SOURCE PASSAGE:
November is halfway gone, and the targets have been set. We have been feverishly at work on the next upcoming project. The first iteration of the BMD rulebook, dubbed First Blood, is on target for release at the end of the month!
Not everything will make it into this release! A properly complete TTRPG system is one that can feasibly answer any reasonable/relevant question players can have. BMD will not be there just yet, but it’s already more than enough to draw blood. Let’s see what to expect in the upcoming rulebook.
The sounds of battle spill into ears across the galaxy! Take up your sword and join the Primeval Patterns warband! Woe-bringers wielding warspoils are funding the march! Their names spread fear in the enemy ranks, and their glorious PDFs are secured!
Who will draw First Blood? Who will seize the crown of the galaxy? Join us! Fight! Take your men to WAR!
Chapter 1: Basic Elements of Play
The first glimpse at the book gives a new player some basic instruction. This covers:
Dice Mechanics explains Dice Pools and Ace Pools, the simple randomization tools that BMD uses.
Warfare on a Galactic Scale gives a brief summary of the basic premise of the game—the Sol Crusaders’ war against mankind’s alien masters.
Personae and Their Properties explains the basic attribute scores that define how all creatures interact mechanically in the gameworld, including some examples of attacking and defending against attacks.
Chapter 2: Creating a New Campaign
This is a checklist for getting started. This “chapter” is a very short outline of the steps needed to start from scratch; it’s a simple but necessary guidepost for new players.
Generate a Starting Star Sector
This gives us a map to represent the gameworld. A full listing of important star systems, their relative positions, uncharted space, and so on!
Determine Faction Dispositions
Who owns what? Is one of the alien races dominant in this starting sector? Where does the Sol Crusaders fleet begin play in the sector? These questions are answered in this step.
Create Troop Leaders
Now that we’ve got a campaign map populated by the factions, we can create some characters! We need Troop Leader characters to play the game in the prescribed manner.
Play!
This is more complex than it might seem. How do we get started playing? What should our initial goals be? What happens if we fail dramatically? Where can we go from here?
This game has a lot of ideas and provides a very different experience than today’s conventional TTRPGs. Orienting players towards prescribed play will help them understand the game.
Chapter 3: Creating a Troop Leader
A yet-unpublicized character creation system is housed here. Initially, we were using a simple roll-for-stats + roll-for-traits style of creation. What is in place now is much more integrated with the Sol Crusaders’ existence and purpose.

EXTRACTED MATERIAL:
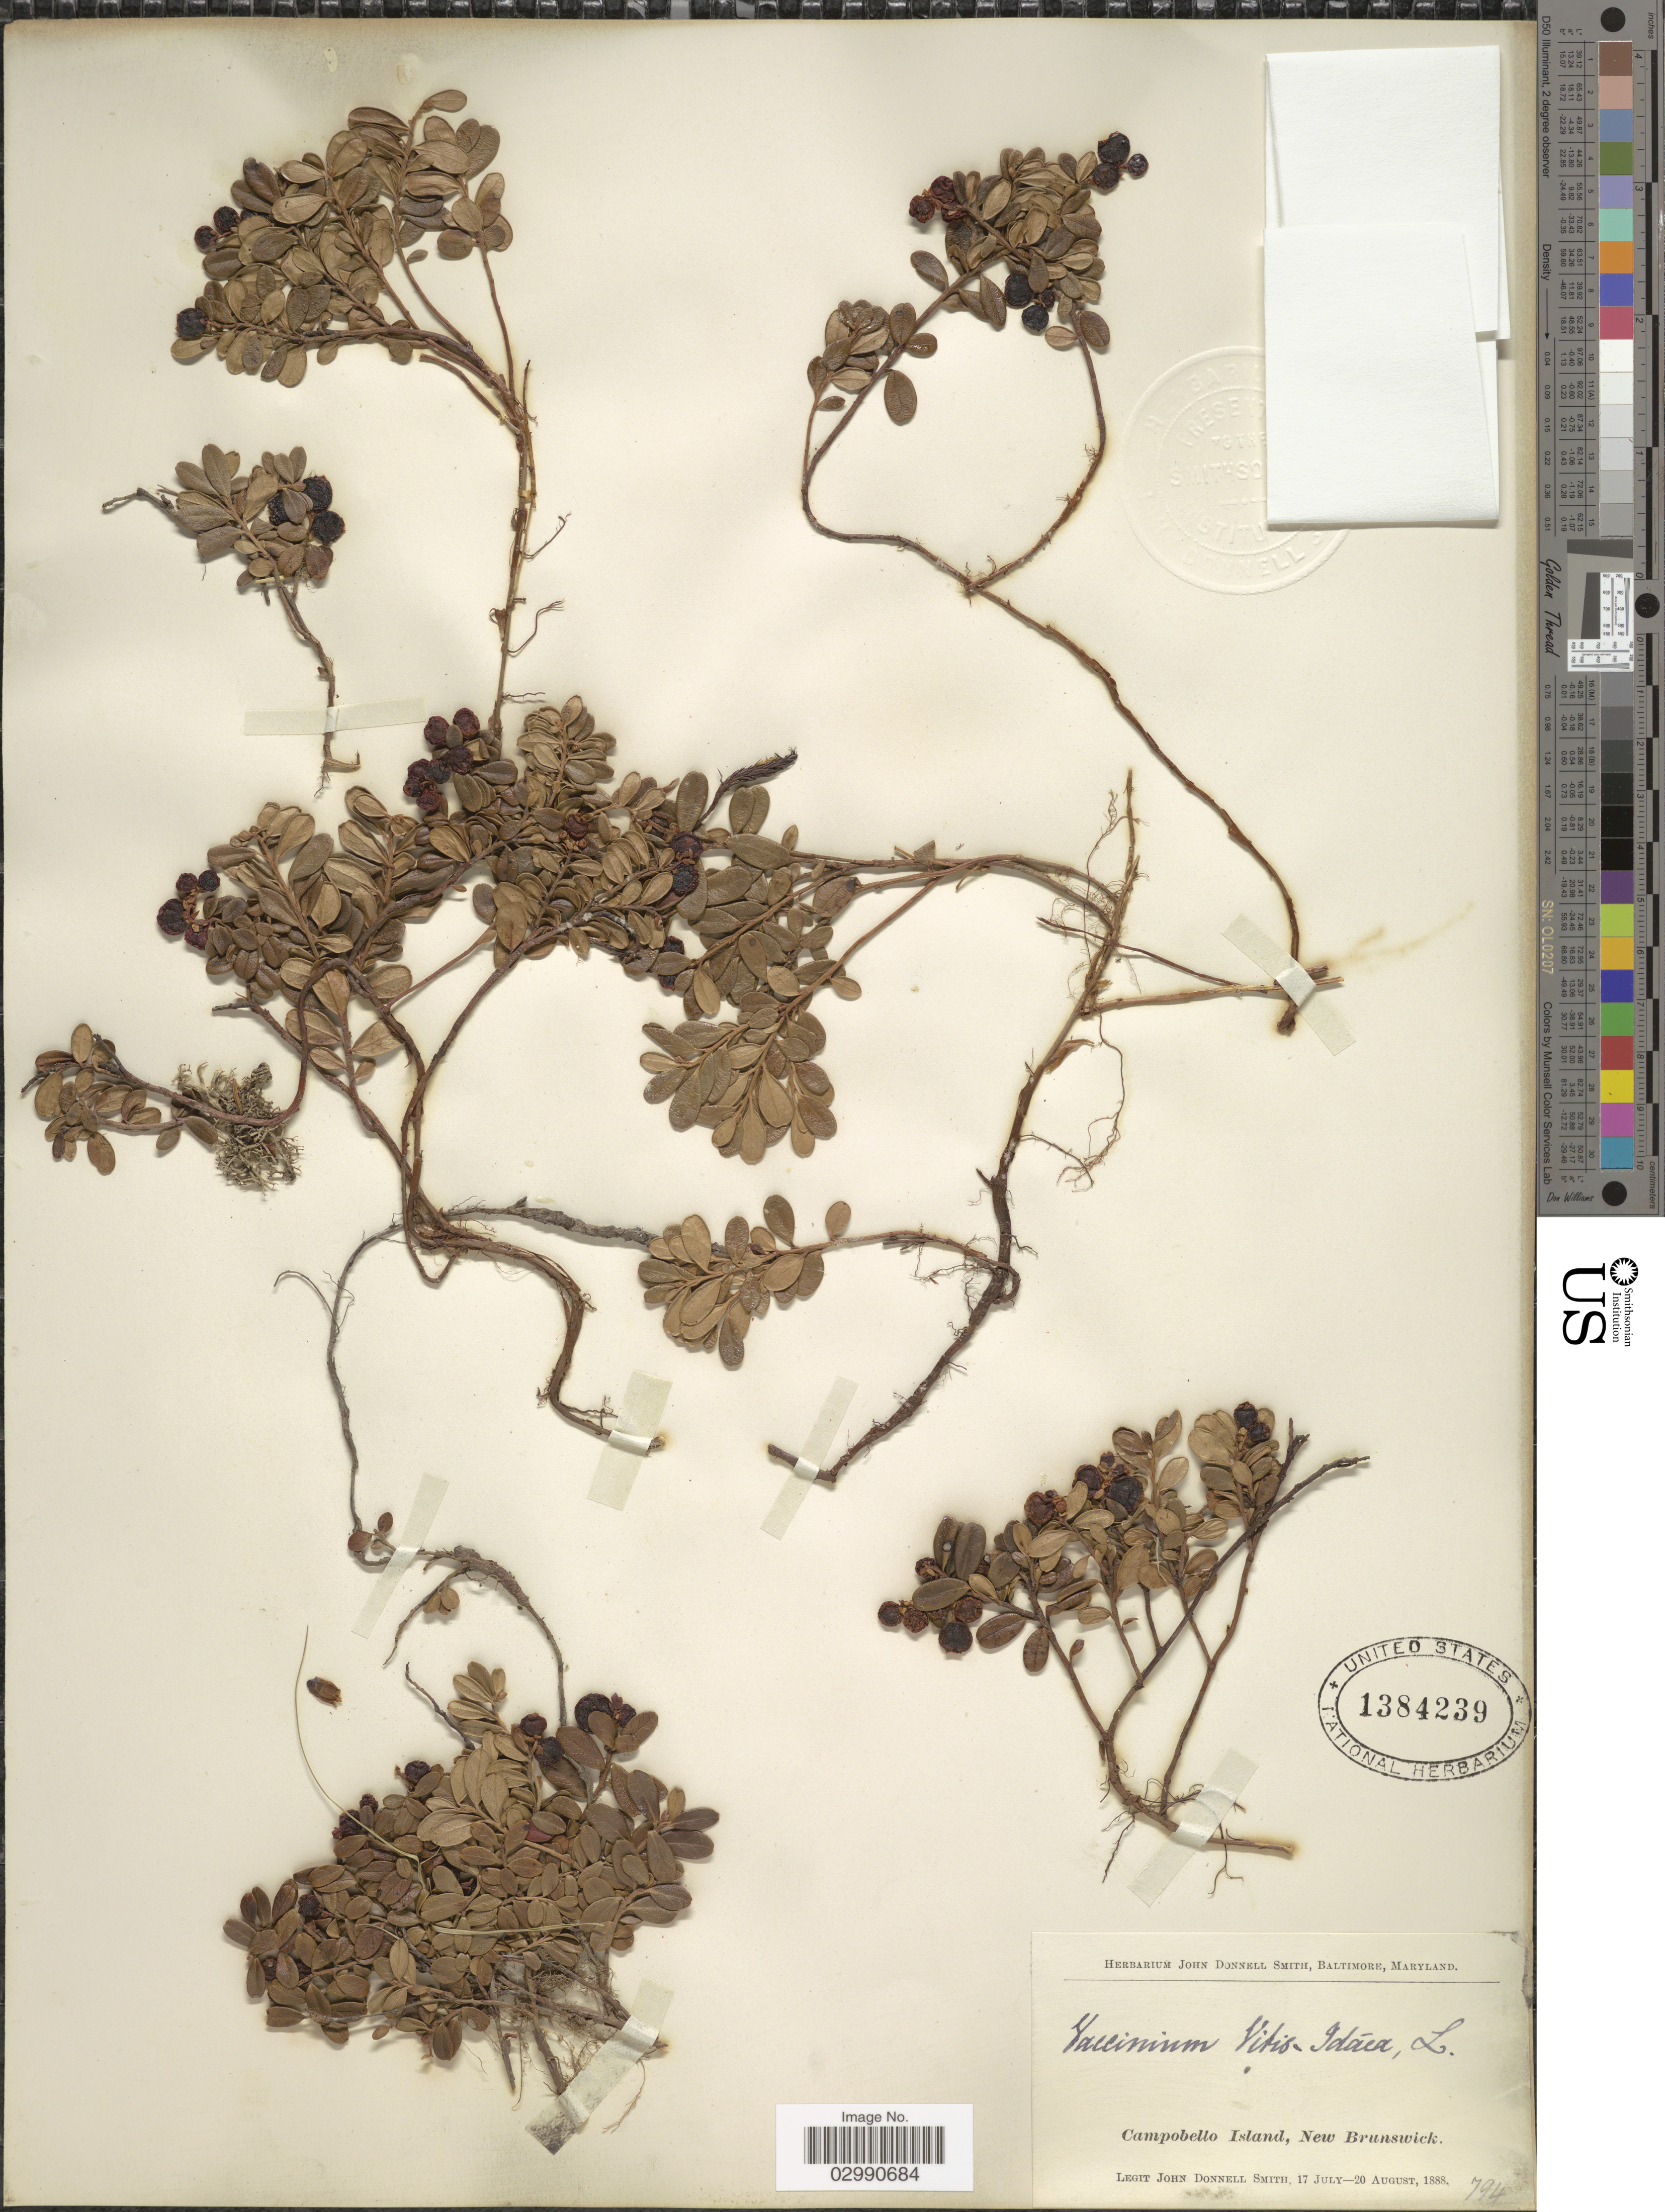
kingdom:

* * *

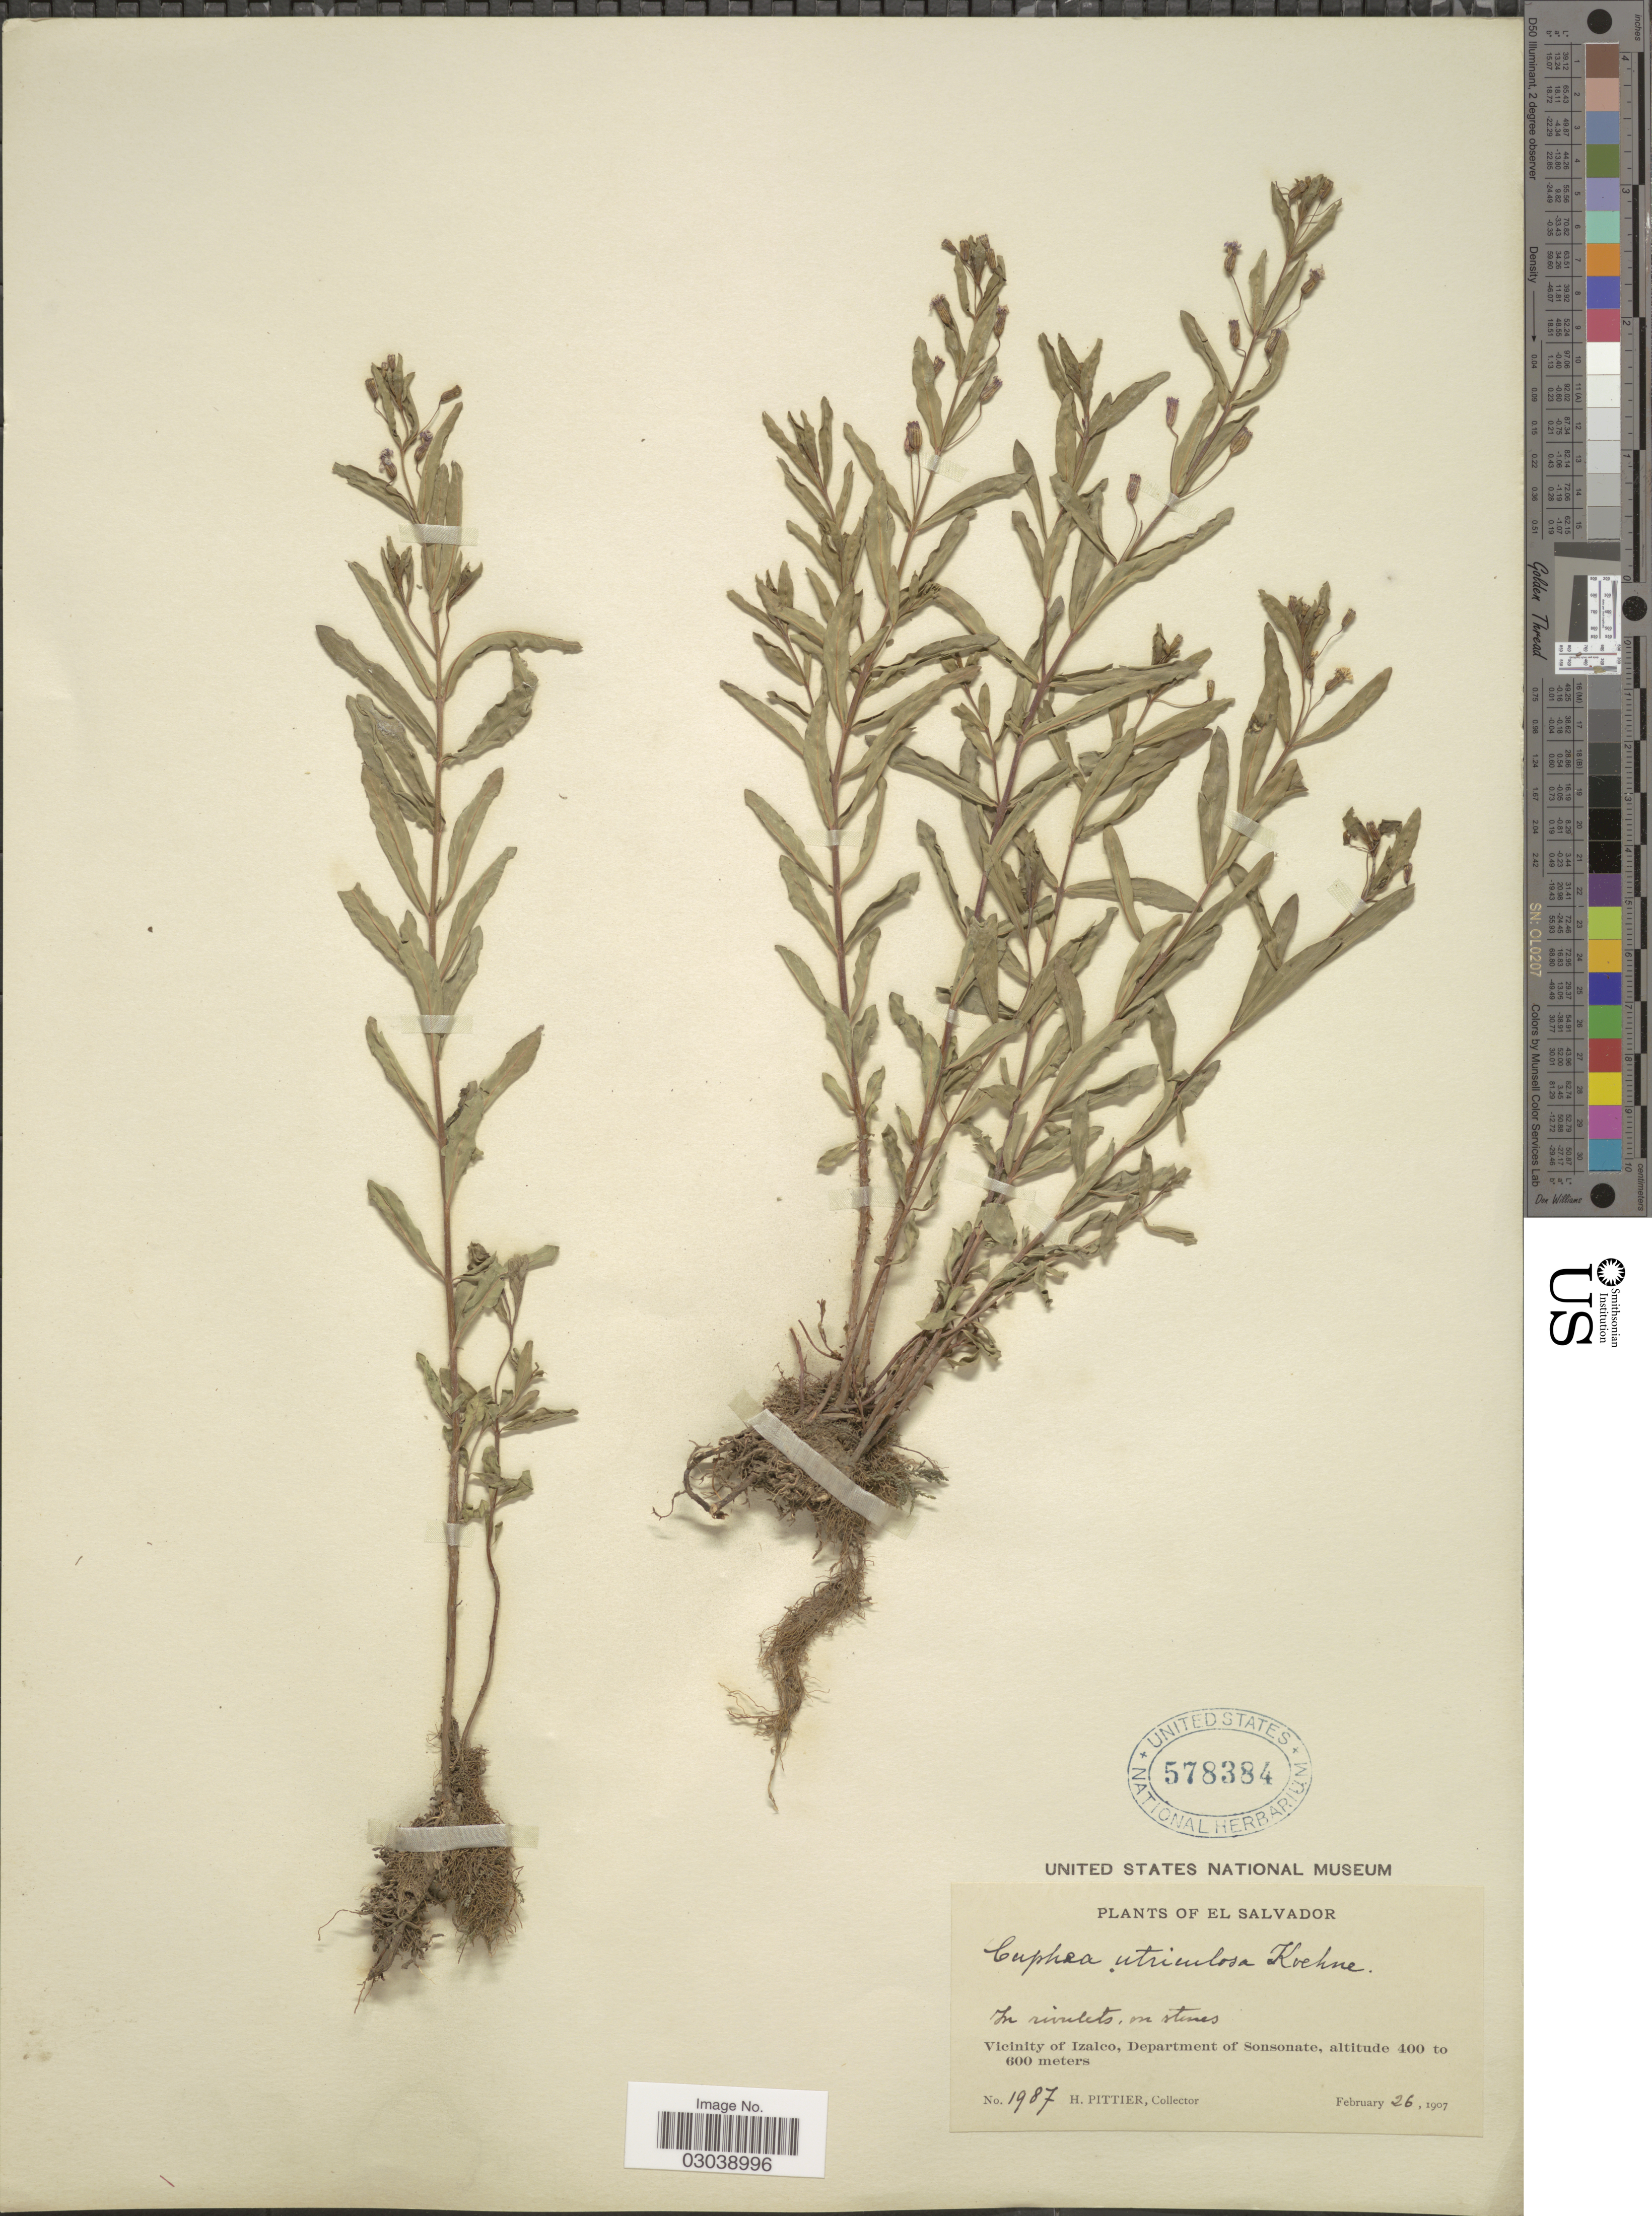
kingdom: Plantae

PROBLEM DETAILS: In the rulebook announcement, which two randomization tools does the Dice Mechanics section explain?

SOLUTION FOR THIS PROBLEM: Dice Pools and Ace Pools.